▶ YOUR TASK
Each line below should be restated exactly, with nothing dropped.

▶ DATASET EXCERPT
▬▬▬
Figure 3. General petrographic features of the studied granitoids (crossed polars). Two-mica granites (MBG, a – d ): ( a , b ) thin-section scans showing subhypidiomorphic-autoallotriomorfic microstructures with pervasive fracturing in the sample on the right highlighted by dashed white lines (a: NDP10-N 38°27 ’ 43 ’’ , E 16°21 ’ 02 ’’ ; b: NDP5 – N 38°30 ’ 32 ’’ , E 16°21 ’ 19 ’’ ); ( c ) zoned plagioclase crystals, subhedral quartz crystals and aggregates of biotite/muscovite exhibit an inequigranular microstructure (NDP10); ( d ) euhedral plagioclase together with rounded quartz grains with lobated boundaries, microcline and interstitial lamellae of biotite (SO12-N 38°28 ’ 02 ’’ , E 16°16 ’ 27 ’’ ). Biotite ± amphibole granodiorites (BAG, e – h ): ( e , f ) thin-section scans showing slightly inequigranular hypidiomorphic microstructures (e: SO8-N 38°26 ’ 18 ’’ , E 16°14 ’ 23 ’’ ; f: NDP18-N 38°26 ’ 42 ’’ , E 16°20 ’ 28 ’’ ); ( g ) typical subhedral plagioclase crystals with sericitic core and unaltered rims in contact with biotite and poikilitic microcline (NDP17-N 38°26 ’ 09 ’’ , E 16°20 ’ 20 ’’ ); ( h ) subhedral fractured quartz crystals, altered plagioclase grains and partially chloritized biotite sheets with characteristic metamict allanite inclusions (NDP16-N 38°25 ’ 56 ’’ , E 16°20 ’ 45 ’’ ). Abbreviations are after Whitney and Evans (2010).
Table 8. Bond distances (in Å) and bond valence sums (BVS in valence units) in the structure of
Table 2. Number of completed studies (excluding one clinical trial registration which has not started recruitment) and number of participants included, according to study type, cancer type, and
▬▬▬
▶ TASK RESPONSE
Figure 3. General petrographic features of the studied granitoids (crossed polars). Two-mica granites (MBG, a – d ): ( a , b ) thin-section scans showing subhypidiomorphic-autoallotriomorfic microstructures with pervasive fracturing in the sample on the right highlighted by dashed white lines (a: NDP10-N 38°27 ’ 43 ’’ , E 16°21 ’ 02 ’’ ; b: NDP5 – N 38°30 ’ 32 ’’ , E 16°21 ’ 19 ’’ ); ( c ) zoned plagioclase crystals, subhedral quartz crystals and aggregates of biotite/muscovite exhibit an inequigranular microstructure (NDP10); ( d ) euhedral plagioclase together with rounded quartz grains with lobated boundaries, microcline and interstitial lamellae of biotite (SO12-N 38°28 ’ 02 ’’ , E 16°16 ’ 27 ’’ ). Biotite ± amphibole granodiorites (BAG, e – h ): ( e , f ) thin-section scans showing slightly inequigranular hypidiomorphic microstructures (e: SO8-N 38°26 ’ 18 ’’ , E 16°14 ’ 23 ’’ ; f: NDP18-N 38°26 ’ 42 ’’ , E 16°20 ’ 28 ’’ ); ( g ) typical subhedral plagioclase crystals with sericitic core and unaltered rims in contact with biotite and poikilitic microcline (NDP17-N 38°26 ’ 09 ’’ , E 16°20 ’ 20 ’’ ); ( h ) subhedral fractured quartz crystals, altered plagioclase grains and partially chloritized biotite sheets with characteristic metamict allanite inclusions (NDP16-N 38°25 ’ 56 ’’ , E 16°20 ’ 45 ’’ ). Abbreviations are after Whitney and Evans (2010).
Table 8. Bond distances (in Å) and bond valence sums (BVS in valence units) in the structure of
Table 2. Number of completed studies (excluding one clinical trial registration which has not started recruitment) and number of participants included, according to study type, cancer type, and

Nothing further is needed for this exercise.